------ DATA LISTING
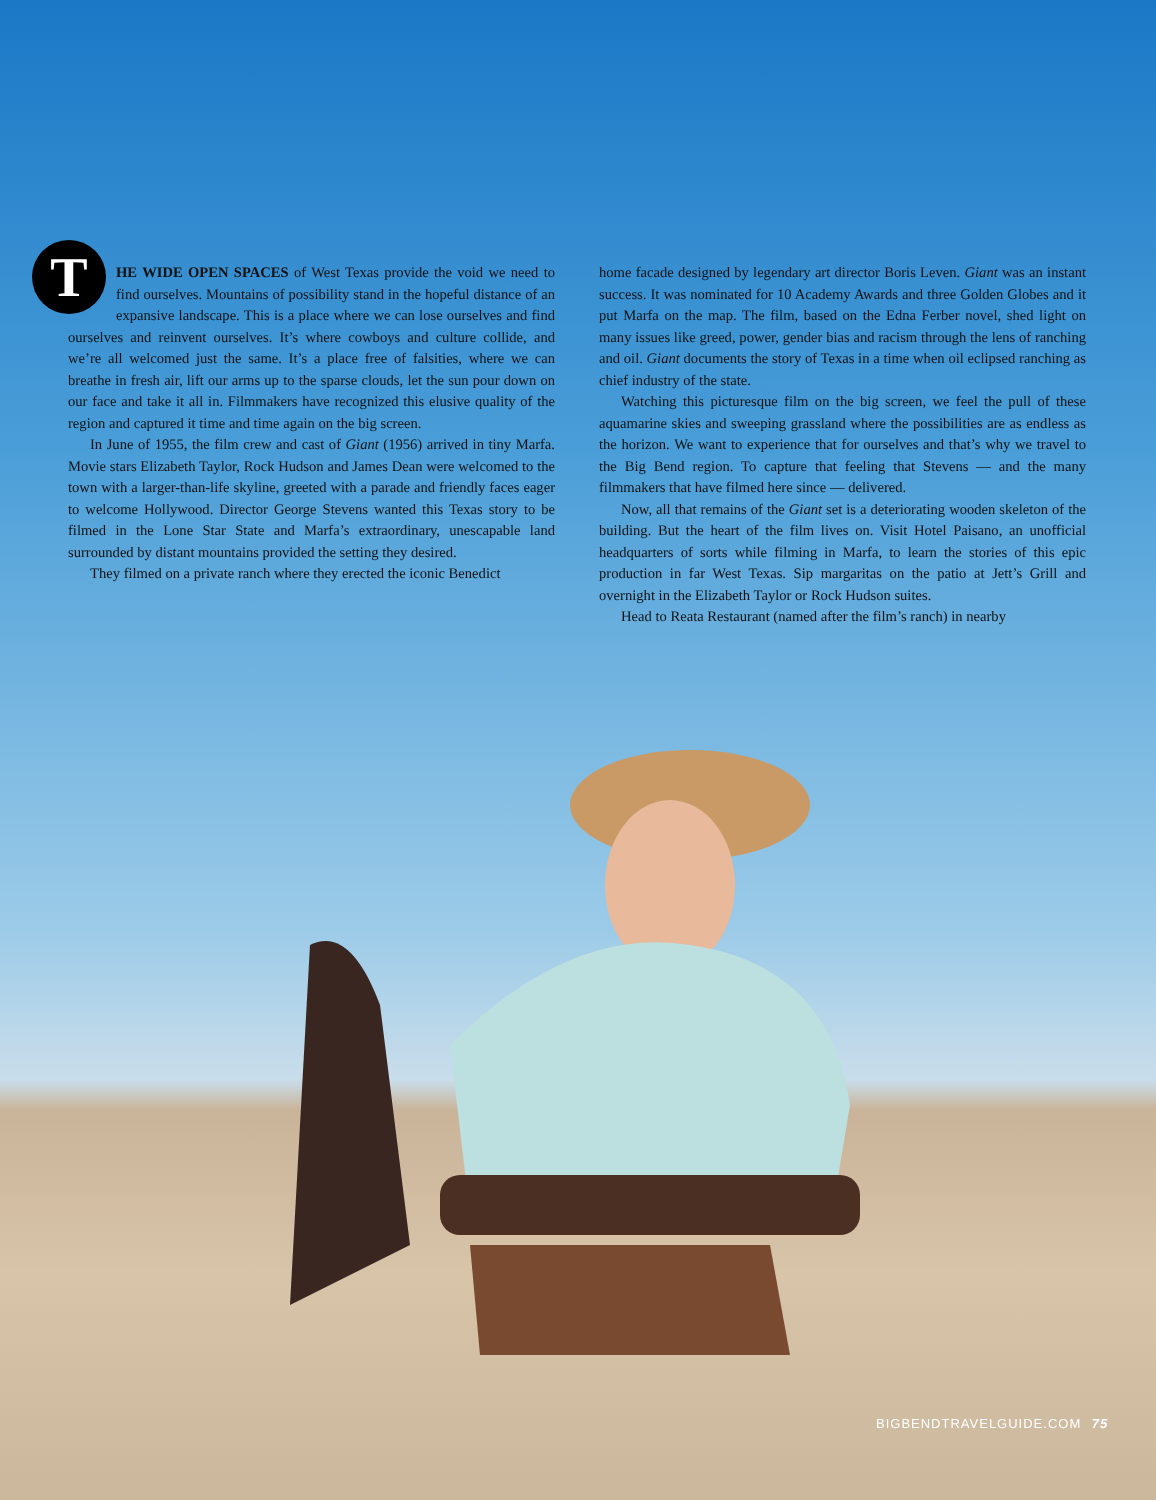THE WIDE OPEN SPACES of West Texas provide the void we need to find ourselves. Mountains of possibility stand in the hopeful distance of an expansive landscape. This is a place where we can lose ourselves and find ourselves and reinvent ourselves. It’s where cowboys and culture collide, and we’re all welcomed just the same. It’s a place free of falsities, where we can breathe in fresh air, lift our arms up to the sparse clouds, let the sun pour down on our face and take it all in. Filmmakers have recognized this elusive quality of the region and captured it time and time again on the big screen.
In June of 1955, the film crew and cast of Giant (1956) arrived in tiny Marfa. Movie stars Elizabeth Taylor, Rock Hudson and James Dean were welcomed to the town with a larger-than-life skyline, greeted with a parade and friendly faces eager to welcome Hollywood. Director George Stevens wanted this Texas story to be filmed in the Lone Star State and Marfa’s extraordinary, unescapable land surrounded by distant mountains provided the setting they desired.
They filmed on a private ranch where they erected the iconic Benedict
home facade designed by legendary art director Boris Leven. Giant was an instant success. It was nominated for 10 Academy Awards and three Golden Globes and it put Marfa on the map. The film, based on the Edna Ferber novel, shed light on many issues like greed, power, gender bias and racism through the lens of ranching and oil. Giant documents the story of Texas in a time when oil eclipsed ranching as chief industry of the state.
Watching this picturesque film on the big screen, we feel the pull of these aquamarine skies and sweeping grassland where the possibilities are as endless as the horizon. We want to experience that for ourselves and that’s why we travel to the Big Bend region. To capture that feeling that Stevens — and the many filmmakers that have filmed here since — delivered.
Now, all that remains of the Giant set is a deteriorating wooden skeleton of the building. But the heart of the film lives on. Visit Hotel Paisano, an unofficial headquarters of sorts while filming in Marfa, to learn the stories of this epic production in far West Texas. Sip margaritas on the patio at Jett’s Grill and overnight in the Elizabeth Taylor or Rock Hudson suites.
Head to Reata Restaurant (named after the film’s ranch) in nearby
BIGBENDTRAVELGUIDE.COM 75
------------
WORK INSTRUCTION =>
The line containing "Head to Reata" and every line after it, up to and including the last line of the records, should be reproduced exactly, with nothing else.

ANSWER SPACE =>
Head to Reata Restaurant (named after the film’s ranch) in nearby
BIGBENDTRAVELGUIDE.COM 75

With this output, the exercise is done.